Aufgabe A:
Beantworte diese Fragen zum extrahierten Text:
(i) Von welcher Website bezieht die Rangliste ihre Daten?
(ii) Weshalb lässt sich laut Kommentar pd.read_html nicht direkt verwenden?
(iii) Welche Tabelle der Seite wird in einen DataFrame geladen?
Aufgabe B:
Wie lässt sich der Absatz im extrahierten Text, der mit „Diese Rangliste bezieht“ beginnt, knapper formulieren, ohne dass seine wesentlichen Angaben verloren gehen?
Aufgabe C:
Schreibe den Abschnitt des extrahierten Textes neu, beginnend bei „## Data fetching“ und endend bei „html_content_parsed = BeautifulSoup(html_content, 'html.parser')“, und setze dabei „Auswertung“ anstelle von „Rangliste“ ein.

Extrahierter Text:
# Rangliste 1

Quelle: Wikipedia

In [1]:
import pandas as pd
import numpy as np
import requests
import cv2
from io import BytesIO
from bs4 import BeautifulSoup

## Data fetching and cleaning

Diese Rangliste bezieht die Daten direkt von Wikipedia - es ist also kein manueller Download nötig.

In [2]:
# load the data
url = 'https://de.wikipedia.org/wiki/Gemeinden_des_Kantons_Waadt'
response = requests.get(url)
html_content = response.text

# parse the html (cannot use pd.read_html directly because pandas ignores the image tags)
html_content_parsed = BeautifulSoup(html_content, 'html.parser')

# find the first table and load it into a DataFrame
table = html_content_parsed.find_all('table')[0]
df_communities = pd.read_html(html_content)[0][:-1]

# now extract the image links from the image elements (every row has exactly one image)

Datenzeilen:
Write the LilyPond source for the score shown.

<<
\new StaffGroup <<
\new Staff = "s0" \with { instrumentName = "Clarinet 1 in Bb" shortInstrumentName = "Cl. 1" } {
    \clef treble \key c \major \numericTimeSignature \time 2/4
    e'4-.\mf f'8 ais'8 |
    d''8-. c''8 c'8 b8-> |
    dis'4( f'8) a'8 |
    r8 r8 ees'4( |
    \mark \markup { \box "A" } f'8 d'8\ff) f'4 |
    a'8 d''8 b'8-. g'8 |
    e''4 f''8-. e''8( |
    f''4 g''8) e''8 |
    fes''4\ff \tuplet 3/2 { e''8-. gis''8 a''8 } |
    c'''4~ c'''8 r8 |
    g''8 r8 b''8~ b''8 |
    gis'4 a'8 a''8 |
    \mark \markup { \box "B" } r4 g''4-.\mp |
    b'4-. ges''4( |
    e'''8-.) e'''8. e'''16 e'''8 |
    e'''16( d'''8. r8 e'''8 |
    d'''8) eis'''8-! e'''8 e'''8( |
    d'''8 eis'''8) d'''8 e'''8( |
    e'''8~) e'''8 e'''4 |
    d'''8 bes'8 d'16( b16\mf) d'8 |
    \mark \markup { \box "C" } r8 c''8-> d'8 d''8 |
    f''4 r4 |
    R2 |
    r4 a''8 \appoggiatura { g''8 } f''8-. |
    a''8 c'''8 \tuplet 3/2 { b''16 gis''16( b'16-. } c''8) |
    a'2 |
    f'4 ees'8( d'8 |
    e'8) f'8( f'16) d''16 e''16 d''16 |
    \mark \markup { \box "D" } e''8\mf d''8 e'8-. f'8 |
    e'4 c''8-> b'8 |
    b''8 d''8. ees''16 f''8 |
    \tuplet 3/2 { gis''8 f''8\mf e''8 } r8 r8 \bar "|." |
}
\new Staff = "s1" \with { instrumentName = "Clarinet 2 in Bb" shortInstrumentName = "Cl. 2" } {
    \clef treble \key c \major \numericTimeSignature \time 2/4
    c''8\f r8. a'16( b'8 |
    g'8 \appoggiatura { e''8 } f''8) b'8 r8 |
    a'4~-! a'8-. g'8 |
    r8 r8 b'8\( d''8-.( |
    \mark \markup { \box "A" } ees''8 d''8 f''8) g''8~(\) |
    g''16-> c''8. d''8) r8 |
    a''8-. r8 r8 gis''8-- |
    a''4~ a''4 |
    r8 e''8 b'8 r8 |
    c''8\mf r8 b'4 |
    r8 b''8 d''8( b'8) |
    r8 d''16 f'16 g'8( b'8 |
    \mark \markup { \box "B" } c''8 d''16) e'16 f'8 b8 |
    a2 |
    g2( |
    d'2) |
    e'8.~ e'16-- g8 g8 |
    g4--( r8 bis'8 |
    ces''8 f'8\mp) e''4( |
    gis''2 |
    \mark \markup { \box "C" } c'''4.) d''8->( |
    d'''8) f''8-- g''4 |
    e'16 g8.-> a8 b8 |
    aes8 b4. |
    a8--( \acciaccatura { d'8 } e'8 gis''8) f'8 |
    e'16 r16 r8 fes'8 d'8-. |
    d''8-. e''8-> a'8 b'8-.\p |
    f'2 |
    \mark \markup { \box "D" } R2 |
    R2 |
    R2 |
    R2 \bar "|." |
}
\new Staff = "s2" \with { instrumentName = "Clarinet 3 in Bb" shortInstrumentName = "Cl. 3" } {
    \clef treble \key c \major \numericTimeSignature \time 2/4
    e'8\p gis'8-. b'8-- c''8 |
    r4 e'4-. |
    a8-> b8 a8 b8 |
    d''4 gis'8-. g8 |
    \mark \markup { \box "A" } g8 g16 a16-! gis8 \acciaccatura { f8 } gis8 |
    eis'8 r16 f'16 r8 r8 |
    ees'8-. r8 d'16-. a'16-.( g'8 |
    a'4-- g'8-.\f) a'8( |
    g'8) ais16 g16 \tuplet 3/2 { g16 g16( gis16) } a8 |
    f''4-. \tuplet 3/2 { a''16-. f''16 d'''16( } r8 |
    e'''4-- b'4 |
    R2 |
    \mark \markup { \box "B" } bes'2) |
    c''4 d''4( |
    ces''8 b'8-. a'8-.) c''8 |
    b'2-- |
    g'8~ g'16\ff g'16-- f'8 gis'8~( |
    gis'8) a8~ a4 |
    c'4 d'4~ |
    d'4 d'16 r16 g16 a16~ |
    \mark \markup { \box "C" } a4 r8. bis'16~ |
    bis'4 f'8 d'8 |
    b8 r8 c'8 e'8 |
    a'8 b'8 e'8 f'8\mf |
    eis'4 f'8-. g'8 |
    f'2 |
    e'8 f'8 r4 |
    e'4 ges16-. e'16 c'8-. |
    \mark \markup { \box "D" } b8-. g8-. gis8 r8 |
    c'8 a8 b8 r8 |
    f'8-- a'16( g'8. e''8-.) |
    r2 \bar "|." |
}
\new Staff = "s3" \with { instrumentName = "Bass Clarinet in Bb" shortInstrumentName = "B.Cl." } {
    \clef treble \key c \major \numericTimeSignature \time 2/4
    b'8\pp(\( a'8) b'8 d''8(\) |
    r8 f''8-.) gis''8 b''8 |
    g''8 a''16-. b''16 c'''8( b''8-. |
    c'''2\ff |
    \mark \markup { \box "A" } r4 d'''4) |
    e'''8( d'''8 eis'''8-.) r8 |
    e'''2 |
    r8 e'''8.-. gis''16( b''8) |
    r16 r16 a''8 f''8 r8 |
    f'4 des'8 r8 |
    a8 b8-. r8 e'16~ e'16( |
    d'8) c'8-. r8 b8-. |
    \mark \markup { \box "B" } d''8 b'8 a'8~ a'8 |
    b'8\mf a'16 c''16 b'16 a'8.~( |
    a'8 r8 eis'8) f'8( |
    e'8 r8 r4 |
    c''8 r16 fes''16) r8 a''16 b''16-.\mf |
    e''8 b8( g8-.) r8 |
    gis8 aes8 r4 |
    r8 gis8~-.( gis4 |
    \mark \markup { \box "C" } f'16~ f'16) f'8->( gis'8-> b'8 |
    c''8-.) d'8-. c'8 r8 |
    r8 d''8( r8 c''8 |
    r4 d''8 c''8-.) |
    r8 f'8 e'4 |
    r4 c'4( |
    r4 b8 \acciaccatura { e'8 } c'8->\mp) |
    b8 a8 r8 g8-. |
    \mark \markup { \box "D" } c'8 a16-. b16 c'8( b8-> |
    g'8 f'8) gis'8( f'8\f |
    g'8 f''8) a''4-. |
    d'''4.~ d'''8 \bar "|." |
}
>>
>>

Endergebnis A:
(i) Von Wikipedia.
(ii) Weil pandas die Bild-Tags ignoriert.
(iii) Die erste Tabelle.

Endergebnis B:
Die Daten kommen direkt von Wikipedia, ein manueller Download entfällt.

Endergebnis C:
## Data fetching and cleaning

Diese Auswertung bezieht die Daten direkt von Wikipedia - es ist also kein manueller Download nötig.

In [2]:
# load the data
url = 'https://de.wikipedia.org/wiki/Gemeinden_des_Kantons_Waadt'
response = requests.get(url)
html_content = response.text

# parse the html (cannot use pd.read_html directly because pandas ignores the image tags)
html_content_parsed = BeautifulSoup(html_content, 'html.parser')